▶ **DOCUMENT PASSAGE**
# # # # # # #

This briefing considers when an LLP member is protected by the whistleblowing legislation, what repercussions there may be for a firm if it does not comply with the legislation and what firms should do if a member ‘blows the whistle’.
The seminal case of Clyde & Co LLP v Bates van Winkelhof determined in 2014 that a member of a law firm incorporated as a limited liability partnership (LLP) was a “worker” and therefore eligible to bring a whistleblowing claim against the LLP. Currently the position remains different for partners in a traditional partnership who are not considered to meet the worker test.
When has a member blown the whistle?
In order to be protected by the whistleblowing legislation, an LLP member (member) must have made a “protected disclosure”. This means that:
- The member must make a disclosure of information (which can be in writing or verbally) about certain types of malpractice, such as a breach of a legal obligation, a criminal offence or damage to the health and safety of any individual. The wrongdoing does not need to relate to the firm; it may concern the conduct of another member, an employee of the firm or a third party. An allegation or expression of information in itself will not suffice and the distinction between this and a qualifying disclosure of information is often a subtle one;
- In the reasonable belief of the member, the disclosure must be in the public interest. By way of example, the Courts have found that when a compliance officer raised concerns about compliance issues purely out of her own concern regarding a potential liability, there was no element of public interest (Parsons v Airplus International Limited) whereas when a senior manager raised disclosures about manipulation of the company’s accounts, which he believed had an adverse effect on commission income for over 100 senior managers including himself, this did meet the public interest test (Chesterton Global Ltd (t/a Chestertons) v Nurmohamed); and
- The disclosures must be made in an acceptable way – the legislation provides who the disclosure must be made to. This would include the firm but could also include the relevant regulatory body.

# # # # # # #

▶ **GIVEN INFORMATION**
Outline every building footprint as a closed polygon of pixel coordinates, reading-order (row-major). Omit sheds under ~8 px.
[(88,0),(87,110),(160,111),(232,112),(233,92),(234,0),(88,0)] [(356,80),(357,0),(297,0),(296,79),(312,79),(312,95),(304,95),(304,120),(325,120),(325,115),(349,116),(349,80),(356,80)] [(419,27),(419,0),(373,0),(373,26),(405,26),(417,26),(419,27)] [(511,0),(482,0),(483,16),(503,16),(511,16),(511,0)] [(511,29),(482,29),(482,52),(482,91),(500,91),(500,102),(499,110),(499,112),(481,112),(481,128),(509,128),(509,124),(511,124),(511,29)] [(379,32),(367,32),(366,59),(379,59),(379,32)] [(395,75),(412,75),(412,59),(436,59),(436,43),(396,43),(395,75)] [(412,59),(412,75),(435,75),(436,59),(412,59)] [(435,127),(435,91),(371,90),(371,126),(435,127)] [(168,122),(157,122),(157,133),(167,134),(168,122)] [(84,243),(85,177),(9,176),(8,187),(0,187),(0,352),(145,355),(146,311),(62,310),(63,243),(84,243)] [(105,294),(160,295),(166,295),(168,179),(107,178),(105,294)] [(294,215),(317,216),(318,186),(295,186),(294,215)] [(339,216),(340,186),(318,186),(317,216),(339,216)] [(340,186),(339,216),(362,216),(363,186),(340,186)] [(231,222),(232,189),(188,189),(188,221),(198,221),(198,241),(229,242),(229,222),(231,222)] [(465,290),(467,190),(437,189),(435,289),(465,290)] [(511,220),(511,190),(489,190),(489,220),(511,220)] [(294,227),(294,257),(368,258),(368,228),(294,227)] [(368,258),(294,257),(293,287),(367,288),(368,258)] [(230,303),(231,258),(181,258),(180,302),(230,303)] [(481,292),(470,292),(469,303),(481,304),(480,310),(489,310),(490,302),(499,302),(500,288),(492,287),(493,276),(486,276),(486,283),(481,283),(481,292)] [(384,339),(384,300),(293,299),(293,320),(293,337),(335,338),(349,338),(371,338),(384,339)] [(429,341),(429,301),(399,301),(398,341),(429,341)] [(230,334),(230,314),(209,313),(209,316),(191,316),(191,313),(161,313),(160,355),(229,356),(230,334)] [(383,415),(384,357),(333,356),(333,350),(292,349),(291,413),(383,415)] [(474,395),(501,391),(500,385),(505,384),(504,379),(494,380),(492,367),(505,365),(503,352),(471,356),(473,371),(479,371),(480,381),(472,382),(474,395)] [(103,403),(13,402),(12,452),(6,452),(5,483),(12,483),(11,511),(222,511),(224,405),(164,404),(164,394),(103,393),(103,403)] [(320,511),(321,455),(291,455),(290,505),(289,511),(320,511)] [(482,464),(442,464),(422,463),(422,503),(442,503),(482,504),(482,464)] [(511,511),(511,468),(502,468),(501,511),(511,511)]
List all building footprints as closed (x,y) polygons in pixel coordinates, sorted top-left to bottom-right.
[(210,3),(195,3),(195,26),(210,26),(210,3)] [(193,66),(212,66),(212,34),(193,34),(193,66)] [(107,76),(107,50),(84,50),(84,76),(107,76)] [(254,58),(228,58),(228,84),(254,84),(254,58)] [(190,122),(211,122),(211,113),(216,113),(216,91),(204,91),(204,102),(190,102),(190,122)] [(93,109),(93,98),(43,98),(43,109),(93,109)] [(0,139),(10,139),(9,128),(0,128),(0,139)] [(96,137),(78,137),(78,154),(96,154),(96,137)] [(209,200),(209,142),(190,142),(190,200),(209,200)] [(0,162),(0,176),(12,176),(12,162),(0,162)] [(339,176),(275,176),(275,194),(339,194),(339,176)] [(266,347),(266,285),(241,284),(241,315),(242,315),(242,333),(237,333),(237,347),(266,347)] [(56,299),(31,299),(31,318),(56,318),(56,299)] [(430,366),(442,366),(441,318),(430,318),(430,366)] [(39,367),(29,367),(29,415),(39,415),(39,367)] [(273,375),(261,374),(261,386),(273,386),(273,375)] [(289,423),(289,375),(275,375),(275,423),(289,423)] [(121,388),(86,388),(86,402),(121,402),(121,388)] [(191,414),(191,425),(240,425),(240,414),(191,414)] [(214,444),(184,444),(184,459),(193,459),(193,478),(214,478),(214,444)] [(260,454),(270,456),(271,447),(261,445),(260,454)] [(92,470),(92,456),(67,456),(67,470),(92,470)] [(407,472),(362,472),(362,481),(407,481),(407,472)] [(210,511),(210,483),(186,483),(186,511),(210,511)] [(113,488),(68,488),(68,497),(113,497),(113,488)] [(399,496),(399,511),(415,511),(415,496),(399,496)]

# # # # # # #

▶ **TASKS**
A. Update the whistleblowing briefing from "This briefing considers" through "member ‘blows the whistle’.", changing "briefing" to "note".
B. According to the whistleblowing briefing, which case decided in 2014 that a member of a law firm incorporated as an LLP was a "worker"?
C. Do these statements agree with the whistleblowing briefing? (i) A disclosure of information has to be made in writing. (ii) The wrongdoing disclosed must relate to the firm. (iii) A disclosure may be made to the relevant regulatory body.
The material plays no part in the tasks.

▶ **EXERCISE ANSWERS**
A.
This note considers when an LLP member is protected by the whistleblowing legislation, what repercussions there may be for a firm if it does not comply with the legislation and what firms should do if a member ‘blows the whistle’.

B. Clyde & Co LLP v Bates van Winkelhof.

C.
(i) No: "which can be in writing or verbally"
(ii) No: "The wrongdoing does not need to relate to the firm"
(iii) Yes: "could also include the relevant regulatory body"